An hour later the two severed ends of the snake had reattached themselves – so closely that in a photo it's hard to see where the snake was severed. In the morning, when my wife carried the snake down to the arroyo, the two ends stuck together as if they'd never been separated.
Nature not only provides us with rattlers and scorpions, but with faux rattlers and scorpions who aren't dangerous to us but perhaps gain some security from looking like their more famous cousins. Kind of like a western gunman or 1930's gangster talking the talk and sporting a gat, but secretly hoping you won't test him.
The bullsnake resembles the rattler, but doesn't harm humans. Some even become pets. They eat rattlers. Perhaps they evolved to match the rattler's appearance as a defense mechanism; but maybe they started as poisonous as rattlers and then got religion.
The solpugid looks startlingly like a scorpion, but with two oversized arms that look as though they were in casts. He rarely harms humans. He has no poison, but may bite if handled. Again, you wonder: it's clever of him to look like a scorpion to scare us; but mightn't it get him killed?
We also notice how often the same plants and animals do the same things around the same date each year.
Right now the bees are all over the purple blossoms of the Texas Sage, though in smaller numbers than in recent years.

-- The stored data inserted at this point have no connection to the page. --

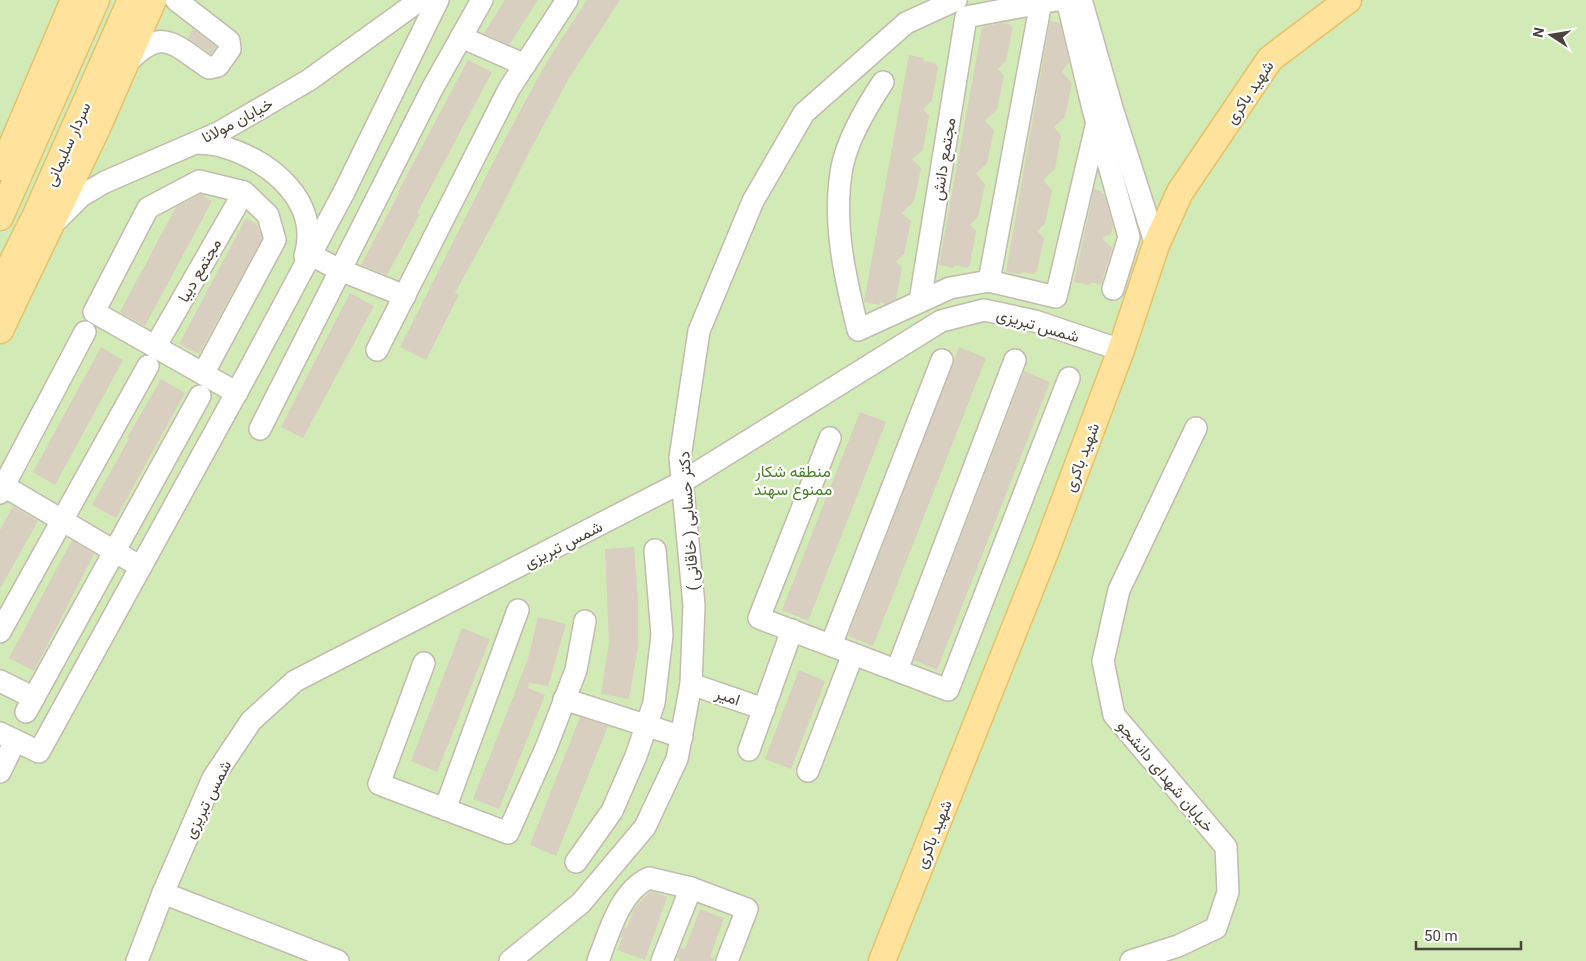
<svg xmlns="http://www.w3.org/2000/svg" width="1586" height="961" font-family="Roboto,Vazirmatn,sans-serif">
<rect width="100%" height="100%" fill="#f6f3ec"/>
<rect fill="#d2eab5" x="0" y="0" width="1586" height="961"/>
<g fill="#d8cfc1">
<polygon points="505,0 538,0 509,45 484,33"/>
<polygon points="587,0 620,0 569,78 527,156 496,218 455,293 459,295 426,360 400,347 504,141 546,63"/>
<polygon points="1050,21 1060,23 1069,62 1062,72 1072,83 1065,117 1054,127 1061,136 1055,169 1043,180 1052,190 1045,224 1037,231 1044,238 1037,271 1034,274 1022,272 1021,274 1006,272"/>
<polygon points="1002,23 1009,24 1013,28 1006,61 998,69 1004,76 997,109 985,121 994,130 987,163 976,174 985,184 978,217 970,225 976,231 970,265 967,268 954,265 954,268 939,265 982,27"/>
<polygon points="193,29 216,47 211,54 188,38"/>
<polygon points="909,55 924,58 923,61 935,63 938,67 932,101 923,109 929,116 923,150 912,159 921,168 914,201 902,213 911,221 904,254 896,262 902,268 896,299 886,304 880,302 879,305 864,302"/>
<polygon points="468,60 492,72 417,213 420,214 387,275 364,266 361,265 399,193 398,192"/>
<polygon points="1094,189 1101,191 1101,194 1104,194 1113,226 1111,234 1102,238 1112,248 1101,285 1090,282 1089,285 1074,282"/>
<polygon points="201,194 212,201 145,326 120,312 176,207"/>
<polygon points="246,218 257,224 262,239 199,354 179,344"/>
<polygon points="350,293 374,306 303,438 281,427"/>
<polygon points="101,347 123,360 55,485 33,472"/>
<polygon points="959,347 986,358 873,646 848,636"/>
<polygon points="1024,371 1050,382 937,670 914,660"/>
<polygon points="161,379 185,393 116,518 92,505 129,439 127,438"/>
<polygon points="860,412 886,422 808,621 782,610"/>
<polygon points="13,506 38,521 0,589 0,530"/>
<polygon points="72,540 94,554 34,671 9,658"/>
<polygon points="634,547 638,600 638,647 629,699 601,694 609,643 605,549"/>
<polygon points="538,617 566,624 548,686 529,683 528,688 545,695 499,809 473,799 528,659"/>
<polygon points="462,628 490,639 437,772 411,761"/>
<polygon points="799,670 825,681 791,769 765,759"/>
<polygon points="580,717 608,726 556,856 530,845"/>
<polygon points="651,891 667,897 645,960 618,950 622,938 620,937 624,927 627,928 634,909"/>
<polygon points="700,909 724,918 710,957 714,959 714,961 679,961 680,959 677,958 681,948 685,949"/>
</g>
<g fill="none" stroke-linecap="round" stroke-linejoin="round">
<g stroke="#c2bbae" stroke-width="24">
<g id="minor">
<polyline points="1059,0 1065,2 1069,8 1093,109 1129,237 1113,289"/>
<polyline points="1082,3 1112,108 1156,245"/>
<polyline points="461,37 525,65"/>
<path d="M126,64C162,25 173,44 209,68L218,66L230,49L229,41L176,0"/>
<path d="M883,82C867,106 848,138 842,167C832,222 845,277 858,330L950,288L989,281L1056,297L1097,122"/>
<path d="M197,143C206,144 216,144 224,147C271,161 321,202 305,256"/>
<polyline points="57,220 81,196 105,182 218,133 309,80 420,0"/>
<polyline points="311,255 340,270 405,296"/>
<polyline points="989,281 1041,2"/>
<polyline points="920,301 966,17 1056,0"/>
<polyline points="155,347 244,192"/>
<polyline points="377,350 509,89 567,0"/>
<polyline points="203,374 275,240 268,215 244,192 199,181 148,208 94,312 237,393"/>
<polyline points="260,429 432,89 482,0"/>
<polyline points="830,438 759,618 948,690 1069,378"/>
<polyline points="4,486 141,567"/>
<polyline points="0,493 85,332"/>
<polyline points="0,632 148,366"/>
<polyline points="831,645 942,360"/>
<polyline points="424,663 379,784 508,833 546,748 576,670 585,621"/>
<polyline points="897,670 1015,360"/>
<polyline points="0,681 34,698"/>
<polyline points="691,684 764,709"/>
<polyline points="564,699 682,737"/>
<polyline points="26,712 200,396"/>
<polyline points="0,733 39,752 249,370 344,192 438,0"/>
<polyline points="749,750 792,630"/>
<polyline points="808,771 853,654"/>
<polyline points="0,772 15,741"/>
<polyline points="445,809 518,610"/>
<polyline points="576,862 612,811 636,756 654,703 662,635 655,550"/>
<polyline points="163,893 338,961"/>
<polyline points="137,961 163,893 213,778 251,721 295,681 682,482 941,321 984,310 1035,321 1121,350"/>
<polyline points="510,961 581,903 645,827 677,759 691,684 694,605 680,458 699,331 753,201 804,113 906,23 956,0"/>
<path d="M598,961C609,933 620,891 649,878L691,888L747,909L727,961"/>
<polyline points="662,961 691,888"/>
<polyline points="1131,961 1178,946 1216,928 1228,892 1226,847 1114,715 1103,661 1119,590 1196,428"/>
</g>
</g>
<g stroke="#e6c16a" stroke-width="29">
<g id="major">
<polyline points="3,167 74,0"/>
<polyline points="0,217 96,0"/>
<polyline points="0,287 36,215 131,0"/>
<polyline points="0,330 97,128 153,0"/>
<polyline points="882,961 1046,550 1121,350 1156,245 1180,192 1270,59 1348,0"/>
</g>
</g>
<use href="#minor" stroke="#fff" stroke-width="21"/>
<use href="#major" stroke="#ffe39c" stroke-width="26"/>
</g>
<g text-anchor="middle" stroke-width="4.5" stroke-linejoin="round" paint-order="stroke">
<g font-size="16" fill="#4b4439" stroke="#fff">
<text transform="translate(1249 92) rotate(-56)" y="6">شهید باکری</text>
<text transform="translate(237 120) rotate(-28)" y="6">خیابان مولانا</text>
<text transform="translate(67 144) rotate(-66)" y="6">سردار سلیمانی</text>
<text transform="translate(943 159) rotate(-81)" y="6">مجتمع دانش</text>
<text transform="translate(199 270) rotate(-60)" y="6">مجتمع دیبا</text>
<text transform="translate(1038 325) rotate(16)" y="6">شمس تبریزی</text>
<text transform="translate(1081 457) rotate(-69)" y="6">شهید باکری</text>
<text transform="translate(688 521) rotate(-94)" y="6">دکتر حسابی ( خاقانی )</text>
<text transform="translate(563 544) rotate(-27)" y="6">شمس تبریزی</text>
<text transform="translate(728 696) rotate(19)" y="6">امیر</text>
<text transform="translate(1166 776) rotate(50)" y="6">خیابان شهدای دانشجو</text>
<text transform="translate(207 799) rotate(-63)" y="6">شمس تبریزی</text>
<text transform="translate(933 834) rotate(-68)" y="6">شهید باکری</text>
</g>
<g font-size="16" fill="#4a7f2a" stroke="#fff">
<text x="793" y="477">منطقه شکار<tspan x="793" dy="18">ممنوع سهند</tspan></text>
</g>
</g>
<g transform="translate(1551 35) rotate(282)" stroke="#ffffff" stroke-width="4" paint-order="stroke">
<path d="M0-4L9 19L0 12L-9 19Z" fill="#4b4439"/>
<text y="-8" font-size="14" font-weight="bold" text-anchor="middle" fill="#4b4439">N</text>
</g>
<path d="M1416 941v8h105v-8" fill="none" stroke="#4b4439" stroke-width="2.5"/>
<text x="1424" y="941" font-size="15" fill="#4b4439" stroke="#ffffff" stroke-width="4" paint-order="stroke">50 m</text>
</svg>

The rain has the vinegaroons out and about. The barrel cactus is blooming. The rufous hummingbird showed up recently – same time as usual.
All's right with the world – out here, anyway.
-30-
[The column above appears in today's Las Cruces Sun-News -- Sunday, 27 July 2014.]
[I'd intended to add a couple of pictures of the snake that reattached itself. I'd been meaning to put that wonder up on the blog since last fall. But last night when I looked, I got to the closer picture of the dead snake and had a very strong feeling that it would somehow offend the dead snake's spirit, and that I'd best omit that. Sorry!]